PROBLEM STATEMENT: Reproduce each record verbatim, images excluded.

RECORDS SHOWN:
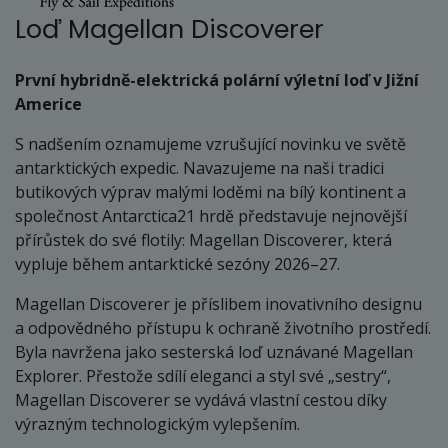
Loď Magellan Discoverer
První hybridně-elektrická polární výletní loď v Jižní
Americe
S nadšením oznamujeme vzrušující novinku ve světě
antarktických expedic. Navazujeme na naši tradici
butikových výprav malými loděmi na bílý kontinent a
společnost Antarctica21 hrdě představuje nejnovější
přírůstek do své flotily: Magellan Discoverer, která
vypluje během antarktické sezóny 2026–27.
Magellan Discoverer je příslibem inovativního designu
a odpovědného přístupu k ochraně životního prostředí.
Byla navržena jako sesterská loď uznávané Magellan
Explorer. Přestože sdílí eleganci a styl své „sestry“,
Magellan Discoverer se vydává vlastní cestou díky
výrazným technologickým vylepšením.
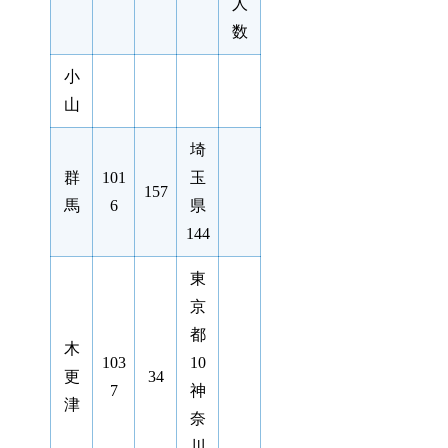
人
数
小
山
埼
群
101
玉
157
馬
6
県
144
東
京
都
木
103
10
更
34
7
神
津
奈
川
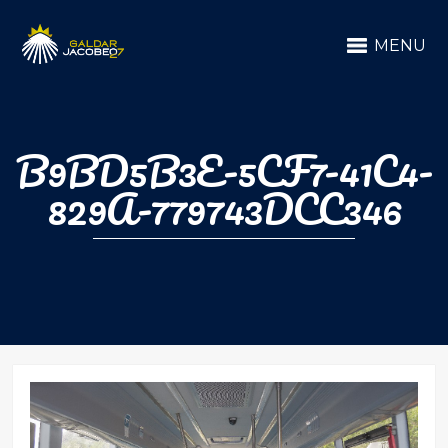
MENU
B9BD5B3E-5CF7-41C4-
829A-779743DCC346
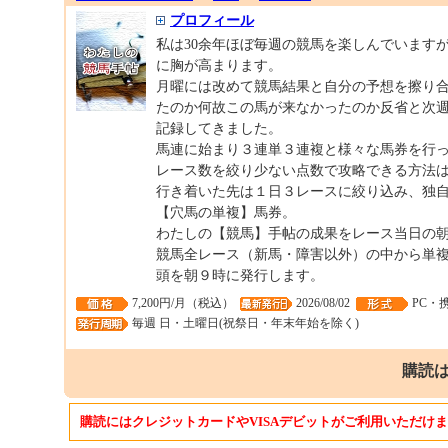
プロフィール
私は30余年ほぼ毎週の競馬を楽しんでいます
に胸が高まります。
月曜には改めて競馬結果と自分の予想を擦り
たのか何故この馬が来なかったのか反省と次
記録してきました。
馬連に始まり３連単３連複と様々な馬券を行
レース数を絞り少ない点数で攻略できる方法
行き着いた先は１日３レースに絞り込み、独
【穴馬の単複】馬券。
わたしの【競馬】手帖の成果をレース当日の
競馬全レース（新馬・障害以外）の中から単
頭を朝９時に発行します。
7,200円/月（税込）
2026/08/02
PC・
毎週 日・土曜日(祝祭日・年末年始を除く)
購読は
購読にはクレジットカードやVISAデビットがご利用いただけ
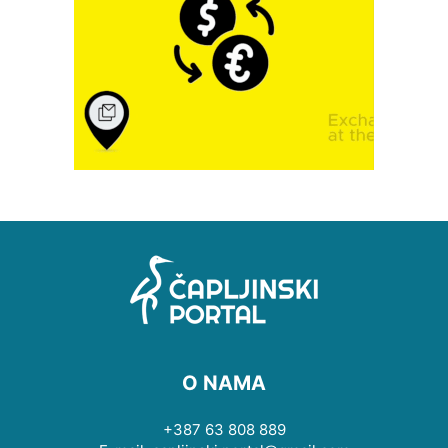
O NAMA
+387 63 808 889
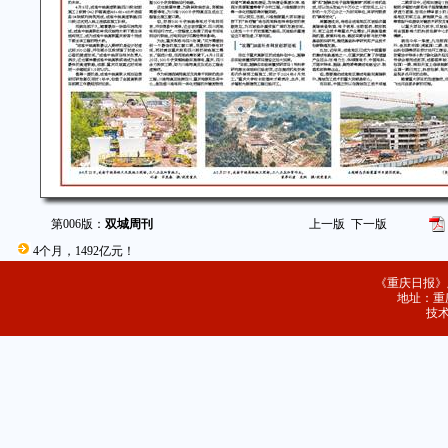
第006版：
双城周刊
上一版
下一版
4个月，1492亿元！
《重庆日报》
地址：重庆
技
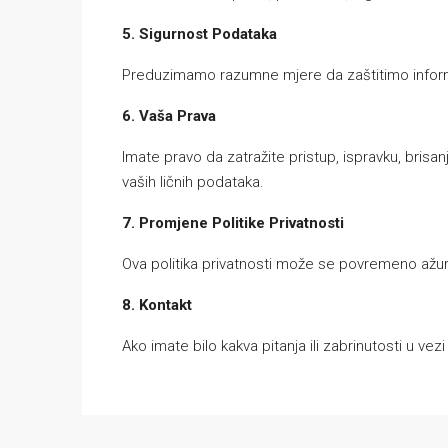
5. Sigurnost Podataka
Preduzimamo razumne mjere da zaštitimo informaci
6. Vaša Prava
Imate pravo da zatražite pristup, ispravku, brisa
vaših ličnih podataka.
7. Promjene Politike Privatnosti
Ova politika privatnosti može se povremeno ažur
8. Kontakt
Ako imate bilo kakva pitanja ili zabrinutosti u v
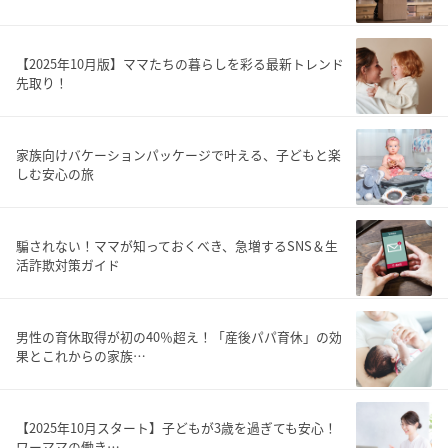
【2025年10月版】ママたちの暮らしを彩る最新トレンド
先取り！
家族向けバケーションパッケージで叶える、子どもと楽
しむ安心の旅
騙されない！ママが知っておくべき、急増するSNS＆生
活詐欺対策ガイド
男性の育休取得が初の40％超え！「産後パパ育休」の効
果とこれからの家族…
【2025年10月スタート】子どもが3歳を過ぎても安心！
ワーママの働き…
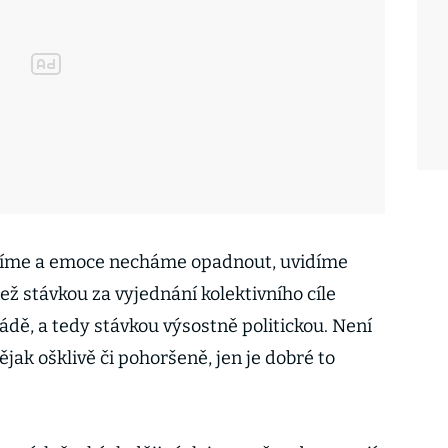
íme a emoce necháme opadnout, uvidíme
než stávkou za vyjednání kolektivního cíle
ádě, a tedy stávkou výsostně politickou. Není
ějak ošklivě či pohoršeně, jen je dobré to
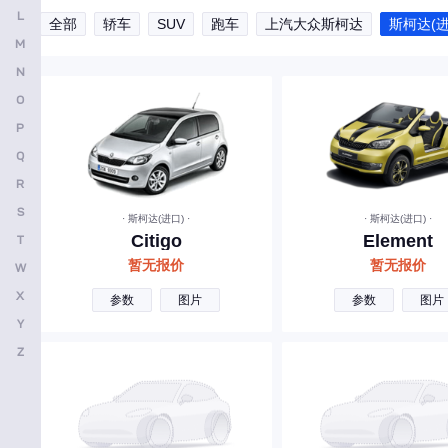
L
全部
轿车
SUV
跑车
上汽大众斯柯达
斯柯达(进
安凯客车
M
B
N
O
比亚迪
P
奔驰
Q
宝马
R
本田
S
· 斯柯达(进口) ·
· 斯柯达(进口) ·
Citigo
Element
T
别克
暂无报价
暂无报价
W
保时捷
X
参数
图片
参数
图片
北京越野
Y
北京汽车
Z
标致
北汽制造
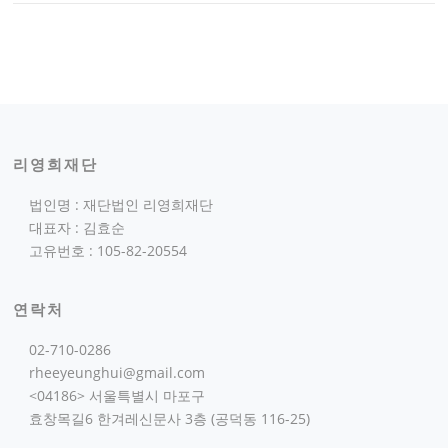
리영희재단
법인명 : 재단법인 리영희재단
대표자 : 김효순
고유번호 : 105-82-20554
연락처
02-710-0286
rheeyeunghui@gmail.com
<04186> 서울특별시 마포구
효창목길6 한겨레신문사 3층 (공덕동 116-25)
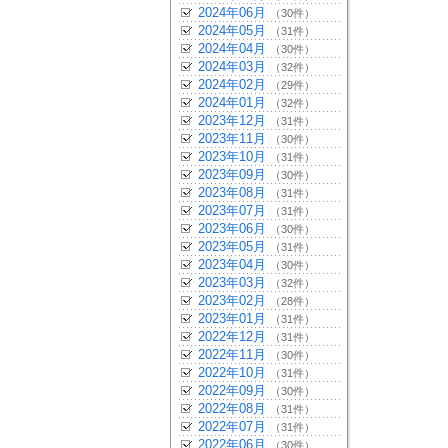
2024年06月
（30件）
2024年05月
（31件）
2024年04月
（30件）
2024年03月
（32件）
2024年02月
（29件）
2024年01月
（32件）
2023年12月
（31件）
2023年11月
（30件）
2023年10月
（31件）
2023年09月
（30件）
2023年08月
（31件）
2023年07月
（31件）
2023年06月
（30件）
2023年05月
（31件）
2023年04月
（30件）
2023年03月
（32件）
2023年02月
（28件）
2023年01月
（31件）
2022年12月
（31件）
2022年11月
（30件）
2022年10月
（31件）
2022年09月
（30件）
2022年08月
（31件）
2022年07月
（31件）
2022年06月
（30件）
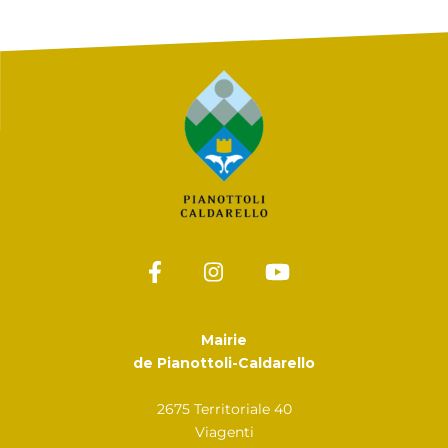
Mairie
de Pianottoli-Caldarello
2675 Territoriale 40
Viagenti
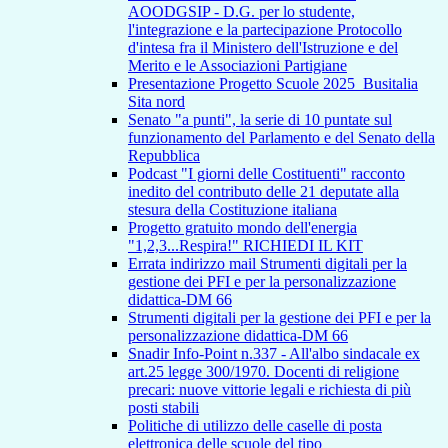
AOODGSIP - D.G. per lo studente,
l'integrazione e la partecipazione Protocollo
d'intesa fra il Ministero dell'Istruzione e del
Merito e le Associazioni Partigiane
Presentazione Progetto Scuole 2025_Busitalia
Sita nord
Senato "a punti", la serie di 10 puntate sul
funzionamento del Parlamento e del Senato della
Repubblica
Podcast "I giorni delle Costituenti" racconto
inedito del contributo delle 21 deputate alla
stesura della Costituzione italiana
Progetto gratuito mondo dell'energia
"1,2,3...Respira!" RICHIEDI IL KIT
Errata indirizzo mail Strumenti digitali per la
gestione dei PFI e per la personalizzazione
didattica-DM 66
Strumenti digitali per la gestione dei PFI e per la
personalizzazione didattica-DM 66
Snadir Info-Point n.337 - All'albo sindacale ex
art.25 legge 300/1970. Docenti di religione
precari: nuove vittorie legali e richiesta di più
posti stabili
Politiche di utilizzo delle caselle di posta
elettronica delle scuole del tipo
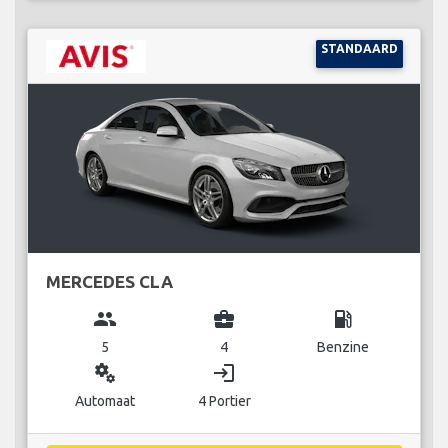
STANDAARD
MERCEDES CLA
group
business_center
local_gas_station
5
4
Benzine
miscellaneous_services
login
Automaat
4 Portier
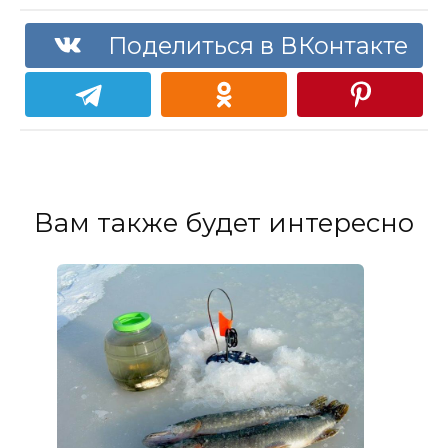
Поделиться в ВКонтакте
Вам также будет интересно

WRITTEN SOLUTION:
Loď Magellan Discoverer
První hybridně-elektrická polární výletní loď v Jižní
Americe
S nadšením oznamujeme vzrušující novinku ve světě
antarktických expedic. Navazujeme na naši tradici
butikových výprav malými loděmi na bílý kontinent a
společnost Antarctica21 hrdě představuje nejnovější
přírůstek do své flotily: Magellan Discoverer, která
vypluje během antarktické sezóny 2026–27.
Magellan Discoverer je příslibem inovativního designu
a odpovědného přístupu k ochraně životního prostředí.
Byla navržena jako sesterská loď uznávané Magellan
Explorer. Přestože sdílí eleganci a styl své „sestry“,
Magellan Discoverer se vydává vlastní cestou díky
výrazným technologickým vylepšením.
人
数
小
山
埼
群
101
玉
157
馬
6
県
144
東
京
都
木
103
10
更
34
7
神
津
奈
川
MENU
B9BD5B3E-5CF7-41C4-
829A-779743DCC346
プロフィール
私は30余年ほぼ毎週の競馬を楽しんでいます
に胸が高まります。
月曜には改めて競馬結果と自分の予想を擦り
たのか何故この馬が来なかったのか反省と次
記録してきました。
馬連に始まり３連単３連複と様々な馬券を行
レース数を絞り少ない点数で攻略できる方法
行き着いた先は１日３レースに絞り込み、独
【穴馬の単複】馬券。
わたしの【競馬】手帖の成果をレース当日の
競馬全レース（新馬・障害以外）の中から単
頭を朝９時に発行します。
7,200円/月（税込）
2026/08/02
PC・
毎週 日・土曜日(祝祭日・年末年始を除く)
購読は
購読にはクレジットカードやVISAデビットがご利用いただけ
O NAMA
+387 63 808 889
第006版：
双城周刊
上一版
下一版
4个月，1492亿元！
《重庆日报》
地址：重庆
技
5. Sigurnost Podataka
Preduzimamo razumne mjere da zaštitimo informaci
6. Vaša Prava
Imate pravo da zatražite pristup, ispravku, brisa
vaših ličnih podataka.
7. Promjene Politike Privatnosti
Ova politika privatnosti može se povremeno ažur
8. Kontakt
Ako imate bilo kakva pitanja ili zabrinutosti u v
【2025年10月版】ママたちの暮らしを彩る最新トレンド
先取り！
家族向けバケーションパッケージで叶える、子どもと楽
しむ安心の旅
騙されない！ママが知っておくべき、急増するSNS＆生
活詐欺対策ガイド
男性の育休取得が初の40％超え！「産後パパ育休」の効
果とこれからの家族…
【2025年10月スタート】子どもが3歳を過ぎても安心！
ワーママの働き…
íme a emoce necháme opadnout, uvidíme
než stávkou za vyjednání kolektivního cíle
ádě, a tedy stávkou výsostně politickou. Není
ějak ošklivě či pohoršeně, jen je dobré to
L
全部
轿车
SUV
跑车
上汽大众斯柯达
斯柯达(进
安凯客车
M
B
N
O
比亚迪
P
奔驰
Q
宝马
R
本田
S
· 斯柯达(进口) ·
· 斯柯达(进口) ·
Citigo
Element
T
别克
暂无报价
暂无报价
W
保时捷
X
参数
图片
参数
图片
北京越野
Y
北京汽车
Z
标致
北汽制造
리영희재단
법인명 : 재단법인 리영희재단
대표자 : 김효순
고유번호 : 105-82-20554
연락처
02-710-0286
rheeyeunghui@gmail.com
<04186> 서울특별시 마포구
효창목길6 한겨레신문사 3층 (공덕동 116-25)
2024年06月
（30件）
2024年05月
（31件）
2024年04月
（30件）
2024年03月
（32件）
2024年02月
（29件）
2024年01月
（32件）
2023年12月
（31件）
2023年11月
（30件）
2023年10月
（31件）
2023年09月
（30件）
2023年08月
（31件）
2023年07月
（31件）
2023年06月
（30件）
2023年05月
（31件）
2023年04月
（30件）
2023年03月
（32件）
2023年02月
（28件）
2023年01月
（31件）
2022年12月
（31件）
2022年11月
（30件）
2022年10月
（31件）
2022年09月
（30件）
2022年08月
（31件）
2022年07月
（31件）
2022年06月
（30件）
Mairie
de Pianottoli-Caldarello
2675 Territoriale 40
Viagenti
AOODGSIP - D.G. per lo studente,
l'integrazione e la partecipazione Protocollo
d'intesa fra il Ministero dell'Istruzione e del
Merito e le Associazioni Partigiane
Presentazione Progetto Scuole 2025_Busitalia
Sita nord
Senato "a punti", la serie di 10 puntate sul
funzionamento del Parlamento e del Senato della
Repubblica
Podcast "I giorni delle Costituenti" racconto
inedito del contributo delle 21 deputate alla
stesura della Costituzione italiana
Progetto gratuito mondo dell'energia
"1,2,3...Respira!" RICHIEDI IL KIT
Errata indirizzo mail Strumenti digitali per la
gestione dei PFI e per la personalizzazione
didattica-DM 66
Strumenti digitali per la gestione dei PFI e per la
personalizzazione didattica-DM 66
Snadir Info-Point n.337 - All'albo sindacale ex
art.25 legge 300/1970. Docenti di religione
precari: nuove vittorie legali e richiesta di più
posti stabili
Politiche di utilizzo delle caselle di posta
elettronica delle scuole del tipo
STANDAARD
MERCEDES CLA
group
business_center
local_gas_station
5
4
Benzine
miscellaneous_services
login
Automaat
4 Portier
Поделиться в ВКонтакте
Вам также будет интересно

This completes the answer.